Exercise: Report how many lines in the records carry the string "height", and give no further text.

Start of Supplied entries

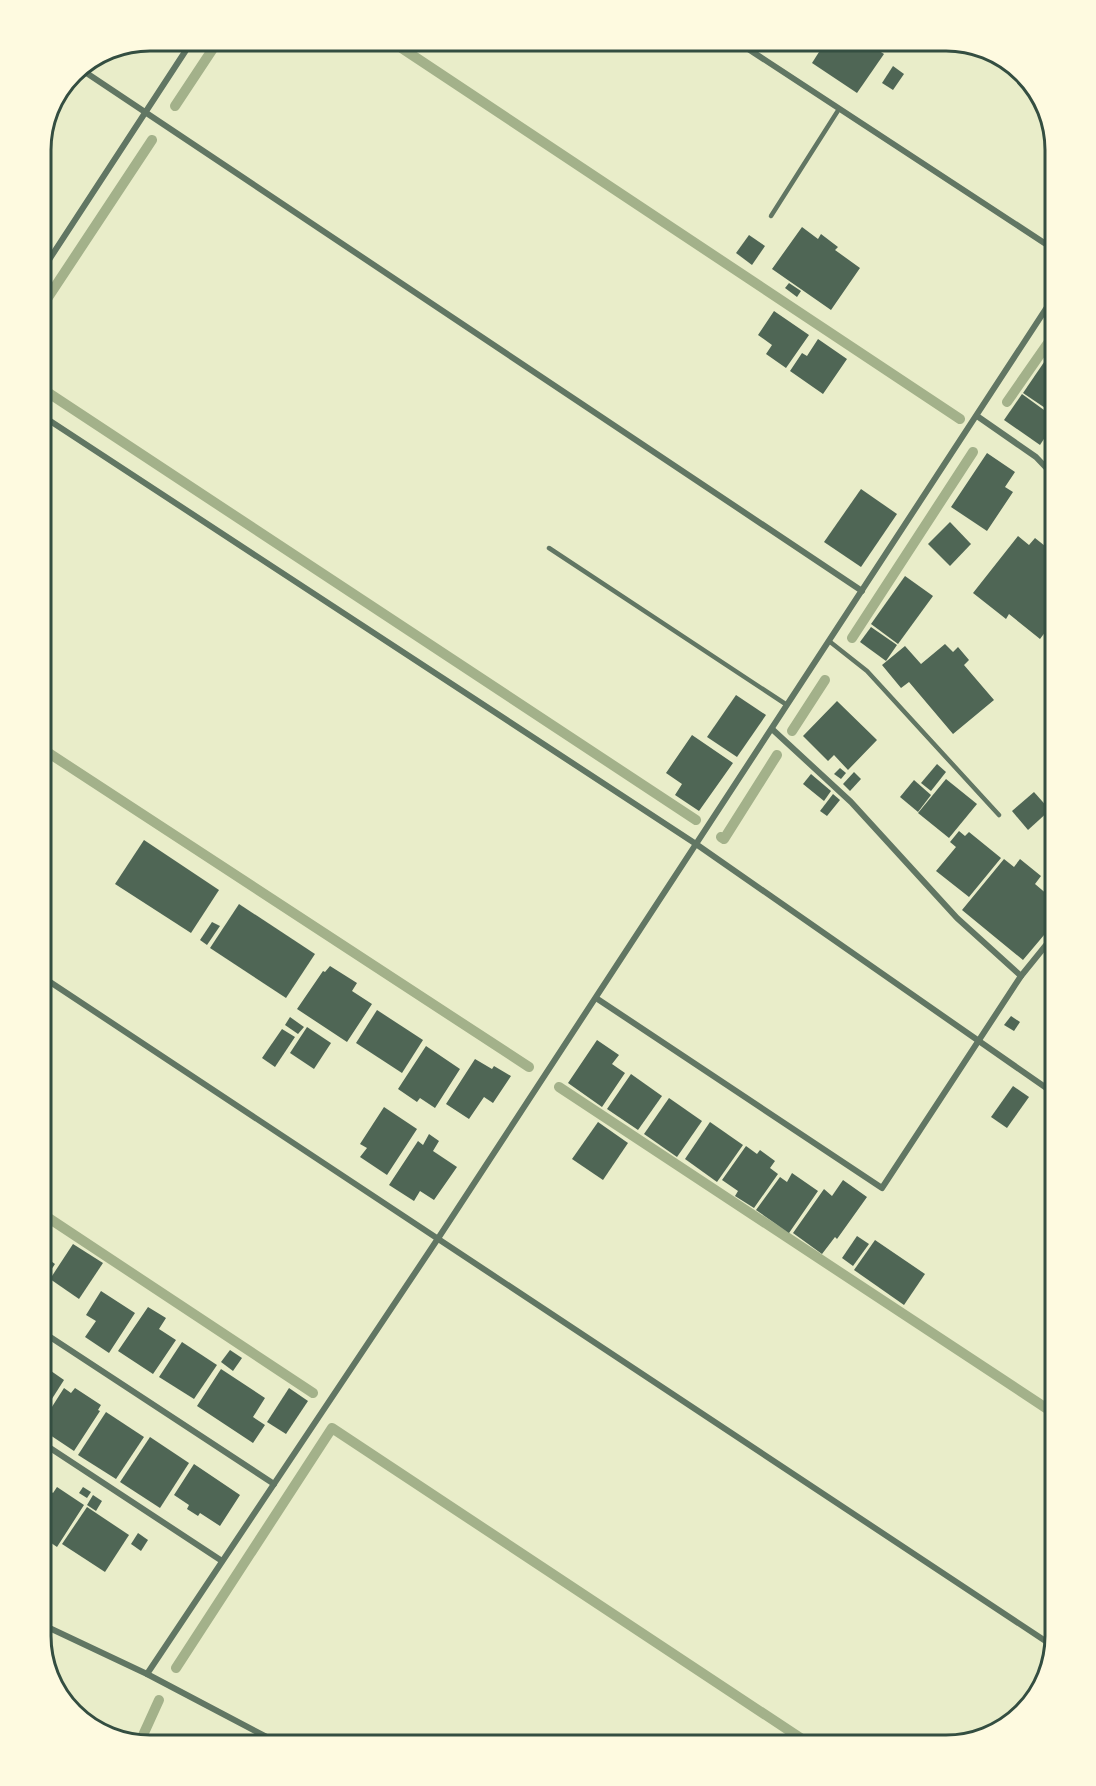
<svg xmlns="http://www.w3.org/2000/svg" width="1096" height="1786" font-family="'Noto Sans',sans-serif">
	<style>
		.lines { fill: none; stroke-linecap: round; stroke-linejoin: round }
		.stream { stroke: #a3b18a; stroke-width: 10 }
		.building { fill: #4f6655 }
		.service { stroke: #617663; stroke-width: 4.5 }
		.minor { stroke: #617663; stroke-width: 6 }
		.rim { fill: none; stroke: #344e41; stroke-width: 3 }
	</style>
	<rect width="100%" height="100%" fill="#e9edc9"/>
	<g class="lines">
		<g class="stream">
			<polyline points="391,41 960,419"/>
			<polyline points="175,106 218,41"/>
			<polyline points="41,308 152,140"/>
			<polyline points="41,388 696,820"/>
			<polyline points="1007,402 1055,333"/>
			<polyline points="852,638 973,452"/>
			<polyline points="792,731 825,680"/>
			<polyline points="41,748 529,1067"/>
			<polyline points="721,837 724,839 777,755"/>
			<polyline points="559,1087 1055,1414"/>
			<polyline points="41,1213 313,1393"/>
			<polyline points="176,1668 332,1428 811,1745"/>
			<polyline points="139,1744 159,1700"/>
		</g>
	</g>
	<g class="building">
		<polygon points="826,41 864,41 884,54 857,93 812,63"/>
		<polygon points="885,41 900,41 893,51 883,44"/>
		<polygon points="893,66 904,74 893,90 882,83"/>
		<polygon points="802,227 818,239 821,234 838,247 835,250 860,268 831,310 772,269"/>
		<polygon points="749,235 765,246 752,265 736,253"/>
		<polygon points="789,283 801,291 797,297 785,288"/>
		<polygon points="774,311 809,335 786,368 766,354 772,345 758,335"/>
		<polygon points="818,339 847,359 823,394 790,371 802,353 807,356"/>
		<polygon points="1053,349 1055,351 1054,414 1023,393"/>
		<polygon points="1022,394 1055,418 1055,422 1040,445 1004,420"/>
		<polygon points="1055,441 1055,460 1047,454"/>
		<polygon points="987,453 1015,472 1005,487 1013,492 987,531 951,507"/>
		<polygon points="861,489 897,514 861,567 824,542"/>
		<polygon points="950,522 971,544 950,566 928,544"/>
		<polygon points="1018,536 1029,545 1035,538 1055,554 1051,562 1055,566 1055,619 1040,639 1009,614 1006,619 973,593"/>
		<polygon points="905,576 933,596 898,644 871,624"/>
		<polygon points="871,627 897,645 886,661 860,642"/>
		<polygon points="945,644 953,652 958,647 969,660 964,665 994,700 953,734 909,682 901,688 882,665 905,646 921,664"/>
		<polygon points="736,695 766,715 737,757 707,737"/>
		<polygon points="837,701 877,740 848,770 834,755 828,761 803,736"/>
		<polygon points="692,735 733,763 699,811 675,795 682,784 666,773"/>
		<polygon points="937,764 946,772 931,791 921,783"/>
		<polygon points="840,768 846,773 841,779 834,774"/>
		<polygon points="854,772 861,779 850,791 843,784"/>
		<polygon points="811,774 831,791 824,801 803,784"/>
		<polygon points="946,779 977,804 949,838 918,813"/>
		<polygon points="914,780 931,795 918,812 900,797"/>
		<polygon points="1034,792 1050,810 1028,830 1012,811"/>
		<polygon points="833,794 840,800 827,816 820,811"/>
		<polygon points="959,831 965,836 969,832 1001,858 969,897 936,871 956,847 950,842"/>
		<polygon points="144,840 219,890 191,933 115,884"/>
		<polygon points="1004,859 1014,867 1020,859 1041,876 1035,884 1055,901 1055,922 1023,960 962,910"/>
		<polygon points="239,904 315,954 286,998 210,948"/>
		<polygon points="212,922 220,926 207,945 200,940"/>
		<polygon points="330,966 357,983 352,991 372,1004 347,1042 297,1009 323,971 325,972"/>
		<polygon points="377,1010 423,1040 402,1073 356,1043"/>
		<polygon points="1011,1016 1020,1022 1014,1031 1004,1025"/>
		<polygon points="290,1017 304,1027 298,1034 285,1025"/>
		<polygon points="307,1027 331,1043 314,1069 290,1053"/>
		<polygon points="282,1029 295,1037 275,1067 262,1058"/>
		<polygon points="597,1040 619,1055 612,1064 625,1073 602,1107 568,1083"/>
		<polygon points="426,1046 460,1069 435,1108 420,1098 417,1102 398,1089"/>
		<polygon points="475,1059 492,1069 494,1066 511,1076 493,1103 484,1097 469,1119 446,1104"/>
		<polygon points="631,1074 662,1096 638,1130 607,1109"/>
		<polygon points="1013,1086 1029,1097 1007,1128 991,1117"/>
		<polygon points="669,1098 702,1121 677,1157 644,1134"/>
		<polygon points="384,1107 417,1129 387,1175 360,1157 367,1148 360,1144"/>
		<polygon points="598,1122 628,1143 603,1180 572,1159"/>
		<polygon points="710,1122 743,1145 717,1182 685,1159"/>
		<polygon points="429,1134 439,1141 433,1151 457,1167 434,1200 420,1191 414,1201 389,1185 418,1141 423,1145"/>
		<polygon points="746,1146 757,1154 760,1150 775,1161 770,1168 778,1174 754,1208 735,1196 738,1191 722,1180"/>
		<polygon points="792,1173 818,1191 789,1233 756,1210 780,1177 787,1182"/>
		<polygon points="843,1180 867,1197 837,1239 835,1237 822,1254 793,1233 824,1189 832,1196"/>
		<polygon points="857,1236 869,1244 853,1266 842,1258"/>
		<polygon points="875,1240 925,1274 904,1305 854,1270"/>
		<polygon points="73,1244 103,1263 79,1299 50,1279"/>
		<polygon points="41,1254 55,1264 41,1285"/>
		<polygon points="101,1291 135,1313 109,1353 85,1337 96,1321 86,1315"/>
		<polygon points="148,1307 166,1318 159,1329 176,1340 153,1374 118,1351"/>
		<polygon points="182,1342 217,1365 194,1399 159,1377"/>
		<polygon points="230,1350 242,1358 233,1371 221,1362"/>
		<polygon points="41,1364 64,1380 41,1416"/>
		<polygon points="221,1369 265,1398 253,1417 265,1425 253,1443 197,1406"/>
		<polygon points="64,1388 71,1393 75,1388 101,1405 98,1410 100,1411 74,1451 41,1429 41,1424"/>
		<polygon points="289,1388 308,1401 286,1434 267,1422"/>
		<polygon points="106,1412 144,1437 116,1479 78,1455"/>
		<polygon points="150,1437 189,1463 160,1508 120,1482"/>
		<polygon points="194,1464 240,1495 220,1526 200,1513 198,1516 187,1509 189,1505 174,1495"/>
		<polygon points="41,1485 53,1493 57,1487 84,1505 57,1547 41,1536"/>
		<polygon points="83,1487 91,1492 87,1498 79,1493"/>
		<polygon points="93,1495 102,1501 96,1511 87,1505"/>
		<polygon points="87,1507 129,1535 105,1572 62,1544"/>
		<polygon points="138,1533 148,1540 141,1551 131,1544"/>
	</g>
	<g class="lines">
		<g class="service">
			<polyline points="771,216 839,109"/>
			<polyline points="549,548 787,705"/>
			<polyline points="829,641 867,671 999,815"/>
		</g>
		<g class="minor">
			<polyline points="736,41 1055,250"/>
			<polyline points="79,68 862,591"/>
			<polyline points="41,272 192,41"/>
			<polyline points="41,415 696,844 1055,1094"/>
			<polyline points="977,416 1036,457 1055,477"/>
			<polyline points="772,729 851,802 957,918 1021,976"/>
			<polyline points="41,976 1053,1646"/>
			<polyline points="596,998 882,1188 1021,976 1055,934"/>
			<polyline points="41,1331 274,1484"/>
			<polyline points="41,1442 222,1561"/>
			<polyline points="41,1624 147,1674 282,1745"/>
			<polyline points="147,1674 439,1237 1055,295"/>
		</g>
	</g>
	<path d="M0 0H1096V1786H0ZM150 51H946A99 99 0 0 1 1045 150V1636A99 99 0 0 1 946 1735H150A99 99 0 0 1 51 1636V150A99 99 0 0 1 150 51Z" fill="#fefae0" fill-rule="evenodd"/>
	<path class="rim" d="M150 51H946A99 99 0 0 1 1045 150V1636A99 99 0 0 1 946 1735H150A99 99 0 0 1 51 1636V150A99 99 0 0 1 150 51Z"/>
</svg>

End of Supplied entries

Finished exercise: 2